ScottBurson|11 years ago
I would be more sympathetic to your argument that O(log n) is "practically" O(1) if you would put it in context. It's certainly true that how much the difference matters depends on the application. For someone doing real-time work (HFT, for example) it could be critical. For the average web app, it matters extremely little; the programmer productivity gains offered by functional collections far outweigh the small cost in CPU cycles. I totally agree with that argument, and have made it myself many times, but I still wouldn't say that log time is "practically" constant time for all applications.
JeanPierre|11 years ago
And yes, of course, at some point, constant factors break into applications. Would it be better if add in a short comment on "practically O(1) for non-HPC applications", or would you phrase it differently to give it better context?
rawnlq|11 years ago
Instead of telling people that it's O(log n) you should just show benchmarks instead.

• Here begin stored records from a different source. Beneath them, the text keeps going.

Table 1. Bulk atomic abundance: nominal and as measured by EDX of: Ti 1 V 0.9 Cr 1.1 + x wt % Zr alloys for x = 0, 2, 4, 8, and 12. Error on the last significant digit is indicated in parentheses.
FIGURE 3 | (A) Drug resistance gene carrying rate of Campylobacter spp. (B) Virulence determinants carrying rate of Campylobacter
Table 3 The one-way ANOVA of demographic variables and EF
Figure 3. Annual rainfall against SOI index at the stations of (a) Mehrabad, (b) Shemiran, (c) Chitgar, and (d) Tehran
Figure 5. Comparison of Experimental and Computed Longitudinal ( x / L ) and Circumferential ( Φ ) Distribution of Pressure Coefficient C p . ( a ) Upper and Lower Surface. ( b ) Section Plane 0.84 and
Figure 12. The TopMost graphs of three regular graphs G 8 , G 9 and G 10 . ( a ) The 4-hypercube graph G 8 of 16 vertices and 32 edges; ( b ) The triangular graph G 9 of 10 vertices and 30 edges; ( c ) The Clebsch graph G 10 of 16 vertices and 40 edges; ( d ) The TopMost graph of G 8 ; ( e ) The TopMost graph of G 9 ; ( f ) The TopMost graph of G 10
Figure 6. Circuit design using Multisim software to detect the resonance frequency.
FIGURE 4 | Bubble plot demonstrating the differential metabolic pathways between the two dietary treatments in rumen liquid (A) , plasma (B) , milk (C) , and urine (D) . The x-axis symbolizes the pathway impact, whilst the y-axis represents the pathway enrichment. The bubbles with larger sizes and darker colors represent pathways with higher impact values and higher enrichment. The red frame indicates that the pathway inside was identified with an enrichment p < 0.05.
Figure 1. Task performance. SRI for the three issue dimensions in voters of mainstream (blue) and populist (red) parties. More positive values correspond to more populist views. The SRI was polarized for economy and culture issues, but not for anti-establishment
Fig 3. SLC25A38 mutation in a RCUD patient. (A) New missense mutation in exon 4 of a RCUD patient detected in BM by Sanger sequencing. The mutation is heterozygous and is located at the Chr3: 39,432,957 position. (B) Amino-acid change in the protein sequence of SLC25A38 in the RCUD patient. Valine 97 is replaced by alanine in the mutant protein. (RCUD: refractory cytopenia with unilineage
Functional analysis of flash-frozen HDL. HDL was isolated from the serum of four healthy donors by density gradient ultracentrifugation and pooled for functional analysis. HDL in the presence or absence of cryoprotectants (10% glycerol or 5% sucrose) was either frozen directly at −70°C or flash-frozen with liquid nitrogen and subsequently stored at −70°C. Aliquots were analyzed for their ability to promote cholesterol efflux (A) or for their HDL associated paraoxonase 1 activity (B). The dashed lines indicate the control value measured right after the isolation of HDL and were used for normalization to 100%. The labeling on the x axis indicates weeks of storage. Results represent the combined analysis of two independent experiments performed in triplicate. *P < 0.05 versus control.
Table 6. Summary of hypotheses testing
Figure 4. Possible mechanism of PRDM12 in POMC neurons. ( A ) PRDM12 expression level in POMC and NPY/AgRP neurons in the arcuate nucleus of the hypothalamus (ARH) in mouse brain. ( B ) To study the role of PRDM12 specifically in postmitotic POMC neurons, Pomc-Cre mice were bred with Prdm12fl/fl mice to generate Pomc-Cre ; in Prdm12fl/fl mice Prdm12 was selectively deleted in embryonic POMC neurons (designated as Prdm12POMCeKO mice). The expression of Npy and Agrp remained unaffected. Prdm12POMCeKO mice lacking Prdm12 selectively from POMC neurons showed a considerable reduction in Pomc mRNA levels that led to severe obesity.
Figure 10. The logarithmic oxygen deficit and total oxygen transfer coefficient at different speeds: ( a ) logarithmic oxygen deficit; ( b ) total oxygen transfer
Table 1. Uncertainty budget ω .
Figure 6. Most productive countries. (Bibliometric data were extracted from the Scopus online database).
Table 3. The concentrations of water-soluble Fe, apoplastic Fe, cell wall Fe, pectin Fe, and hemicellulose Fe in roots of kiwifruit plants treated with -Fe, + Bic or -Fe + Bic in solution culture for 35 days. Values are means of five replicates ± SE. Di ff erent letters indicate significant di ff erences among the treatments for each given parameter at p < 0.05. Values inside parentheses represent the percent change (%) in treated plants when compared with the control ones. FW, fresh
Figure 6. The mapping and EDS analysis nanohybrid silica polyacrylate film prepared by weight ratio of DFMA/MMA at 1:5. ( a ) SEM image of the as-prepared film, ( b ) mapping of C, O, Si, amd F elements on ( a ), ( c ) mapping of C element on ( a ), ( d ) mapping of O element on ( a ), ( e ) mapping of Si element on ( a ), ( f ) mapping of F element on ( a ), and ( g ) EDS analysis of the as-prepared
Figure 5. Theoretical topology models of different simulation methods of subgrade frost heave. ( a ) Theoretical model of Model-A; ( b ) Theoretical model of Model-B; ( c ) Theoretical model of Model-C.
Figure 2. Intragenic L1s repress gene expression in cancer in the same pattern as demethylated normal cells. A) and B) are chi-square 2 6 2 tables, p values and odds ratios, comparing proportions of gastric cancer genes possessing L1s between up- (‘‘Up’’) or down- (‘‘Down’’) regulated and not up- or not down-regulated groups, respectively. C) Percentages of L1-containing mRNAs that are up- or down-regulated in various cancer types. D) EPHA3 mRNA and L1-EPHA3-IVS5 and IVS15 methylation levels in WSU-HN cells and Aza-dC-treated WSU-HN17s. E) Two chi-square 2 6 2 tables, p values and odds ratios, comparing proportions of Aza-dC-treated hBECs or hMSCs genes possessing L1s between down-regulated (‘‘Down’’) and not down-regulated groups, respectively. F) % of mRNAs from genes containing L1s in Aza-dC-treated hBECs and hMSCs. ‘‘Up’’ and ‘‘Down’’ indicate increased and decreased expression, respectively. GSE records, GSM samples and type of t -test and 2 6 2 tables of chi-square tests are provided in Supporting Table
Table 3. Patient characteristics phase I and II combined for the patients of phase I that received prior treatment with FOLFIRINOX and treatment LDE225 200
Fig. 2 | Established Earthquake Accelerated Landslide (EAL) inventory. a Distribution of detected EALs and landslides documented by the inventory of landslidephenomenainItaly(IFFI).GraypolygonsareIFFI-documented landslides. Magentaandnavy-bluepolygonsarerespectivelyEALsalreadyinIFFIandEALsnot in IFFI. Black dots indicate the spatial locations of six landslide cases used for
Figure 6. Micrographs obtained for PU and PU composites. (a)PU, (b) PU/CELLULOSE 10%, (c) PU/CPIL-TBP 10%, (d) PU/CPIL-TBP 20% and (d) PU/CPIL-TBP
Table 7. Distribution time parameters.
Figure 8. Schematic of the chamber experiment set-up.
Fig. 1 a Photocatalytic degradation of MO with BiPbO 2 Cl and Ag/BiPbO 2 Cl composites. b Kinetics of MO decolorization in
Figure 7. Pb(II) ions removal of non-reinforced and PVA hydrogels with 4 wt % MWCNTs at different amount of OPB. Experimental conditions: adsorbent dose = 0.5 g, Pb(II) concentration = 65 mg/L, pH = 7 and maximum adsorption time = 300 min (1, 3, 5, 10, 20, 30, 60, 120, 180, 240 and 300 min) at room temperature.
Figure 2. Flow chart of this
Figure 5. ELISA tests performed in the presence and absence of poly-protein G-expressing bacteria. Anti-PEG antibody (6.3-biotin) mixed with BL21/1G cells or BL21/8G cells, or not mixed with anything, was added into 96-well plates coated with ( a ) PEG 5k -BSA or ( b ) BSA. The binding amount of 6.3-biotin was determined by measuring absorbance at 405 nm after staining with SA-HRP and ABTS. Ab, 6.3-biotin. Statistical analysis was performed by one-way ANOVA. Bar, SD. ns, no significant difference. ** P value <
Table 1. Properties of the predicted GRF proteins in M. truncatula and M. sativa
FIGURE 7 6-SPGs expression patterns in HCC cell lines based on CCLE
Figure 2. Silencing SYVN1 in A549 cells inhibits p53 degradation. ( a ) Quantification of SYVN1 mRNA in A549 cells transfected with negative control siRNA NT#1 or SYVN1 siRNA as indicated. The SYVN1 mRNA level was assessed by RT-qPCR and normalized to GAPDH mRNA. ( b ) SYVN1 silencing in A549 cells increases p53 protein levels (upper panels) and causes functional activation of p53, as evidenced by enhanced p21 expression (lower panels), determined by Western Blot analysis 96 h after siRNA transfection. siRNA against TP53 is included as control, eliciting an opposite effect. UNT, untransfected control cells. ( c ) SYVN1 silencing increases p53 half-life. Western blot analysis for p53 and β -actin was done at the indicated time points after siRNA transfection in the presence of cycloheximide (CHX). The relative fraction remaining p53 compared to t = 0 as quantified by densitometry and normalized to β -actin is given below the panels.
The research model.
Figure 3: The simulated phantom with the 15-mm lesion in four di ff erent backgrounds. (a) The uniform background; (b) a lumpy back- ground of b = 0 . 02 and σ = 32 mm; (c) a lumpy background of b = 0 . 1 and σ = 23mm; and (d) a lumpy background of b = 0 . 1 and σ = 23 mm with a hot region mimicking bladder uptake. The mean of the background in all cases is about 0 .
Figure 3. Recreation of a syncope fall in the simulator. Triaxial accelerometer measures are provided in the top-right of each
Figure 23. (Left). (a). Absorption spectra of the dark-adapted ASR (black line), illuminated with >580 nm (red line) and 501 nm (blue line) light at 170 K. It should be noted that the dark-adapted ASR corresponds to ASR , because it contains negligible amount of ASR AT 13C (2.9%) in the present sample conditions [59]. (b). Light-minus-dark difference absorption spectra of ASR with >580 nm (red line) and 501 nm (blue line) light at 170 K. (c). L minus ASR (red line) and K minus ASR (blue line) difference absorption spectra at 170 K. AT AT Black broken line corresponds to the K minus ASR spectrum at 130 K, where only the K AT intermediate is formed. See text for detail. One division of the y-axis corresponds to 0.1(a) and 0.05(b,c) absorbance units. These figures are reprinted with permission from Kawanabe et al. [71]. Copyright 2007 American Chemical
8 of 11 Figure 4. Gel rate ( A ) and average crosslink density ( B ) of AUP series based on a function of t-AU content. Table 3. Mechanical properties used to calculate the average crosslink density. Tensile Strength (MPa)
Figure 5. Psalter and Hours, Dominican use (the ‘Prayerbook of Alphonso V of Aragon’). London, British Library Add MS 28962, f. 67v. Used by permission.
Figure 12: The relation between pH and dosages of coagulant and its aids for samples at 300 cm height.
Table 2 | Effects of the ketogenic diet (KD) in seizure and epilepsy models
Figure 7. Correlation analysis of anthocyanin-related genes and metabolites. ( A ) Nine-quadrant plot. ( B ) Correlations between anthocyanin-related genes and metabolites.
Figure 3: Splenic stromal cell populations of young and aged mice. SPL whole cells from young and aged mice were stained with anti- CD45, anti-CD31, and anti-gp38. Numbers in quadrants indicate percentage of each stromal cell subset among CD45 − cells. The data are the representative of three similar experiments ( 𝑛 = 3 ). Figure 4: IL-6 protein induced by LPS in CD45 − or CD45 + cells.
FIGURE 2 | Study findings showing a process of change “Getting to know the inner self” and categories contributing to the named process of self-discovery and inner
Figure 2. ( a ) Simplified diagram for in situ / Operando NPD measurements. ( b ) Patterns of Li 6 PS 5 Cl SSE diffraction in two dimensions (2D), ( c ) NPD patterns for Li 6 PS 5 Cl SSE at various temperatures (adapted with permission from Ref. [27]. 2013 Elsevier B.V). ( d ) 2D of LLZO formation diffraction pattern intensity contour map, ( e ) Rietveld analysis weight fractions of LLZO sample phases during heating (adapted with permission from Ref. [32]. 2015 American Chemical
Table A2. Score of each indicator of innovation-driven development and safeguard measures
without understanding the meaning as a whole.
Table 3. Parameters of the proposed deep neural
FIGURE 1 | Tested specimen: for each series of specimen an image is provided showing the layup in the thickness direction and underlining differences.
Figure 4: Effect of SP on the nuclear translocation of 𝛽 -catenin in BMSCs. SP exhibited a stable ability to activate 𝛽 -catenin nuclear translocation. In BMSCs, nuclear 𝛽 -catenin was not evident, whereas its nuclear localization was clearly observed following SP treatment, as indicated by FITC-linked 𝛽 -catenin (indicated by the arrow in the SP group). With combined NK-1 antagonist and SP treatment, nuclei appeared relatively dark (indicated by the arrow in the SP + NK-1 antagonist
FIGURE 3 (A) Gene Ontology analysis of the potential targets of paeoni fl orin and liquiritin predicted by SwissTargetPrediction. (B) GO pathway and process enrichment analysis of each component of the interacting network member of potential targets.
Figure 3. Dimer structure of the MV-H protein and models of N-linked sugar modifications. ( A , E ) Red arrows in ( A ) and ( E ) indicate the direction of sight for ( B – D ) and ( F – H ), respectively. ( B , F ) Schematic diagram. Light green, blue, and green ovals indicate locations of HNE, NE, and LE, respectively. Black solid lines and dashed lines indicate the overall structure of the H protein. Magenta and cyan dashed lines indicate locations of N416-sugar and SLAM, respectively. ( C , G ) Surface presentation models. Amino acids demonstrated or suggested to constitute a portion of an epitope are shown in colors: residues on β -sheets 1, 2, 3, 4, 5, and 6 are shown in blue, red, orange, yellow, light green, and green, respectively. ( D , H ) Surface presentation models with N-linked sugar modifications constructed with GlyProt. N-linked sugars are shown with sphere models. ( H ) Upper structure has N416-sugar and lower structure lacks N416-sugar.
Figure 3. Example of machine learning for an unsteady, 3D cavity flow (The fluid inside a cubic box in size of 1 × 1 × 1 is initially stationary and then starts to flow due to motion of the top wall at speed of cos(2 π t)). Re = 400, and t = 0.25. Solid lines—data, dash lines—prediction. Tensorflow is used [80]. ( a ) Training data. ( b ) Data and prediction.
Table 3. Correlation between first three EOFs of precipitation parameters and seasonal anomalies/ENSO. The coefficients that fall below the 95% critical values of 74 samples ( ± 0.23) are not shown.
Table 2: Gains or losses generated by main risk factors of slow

Hitting L1 takes 1ns but main memory takes 100ns. So although you can say accessing an element in an array is always O(1) = O(100), it is hiding a factor of a 100 depending on how it is accessed. Having a log in the big Oh usually means it is jumping around a lot and is no longer a cache friendly algorithm, so that worries me more than whether it is log_2(x) or log_2(x)/5.
millstone|11 years ago
Is it? I'll bet it's actually much slower than familiar O(log n) operations like binary search, in particular due to the memory allocations.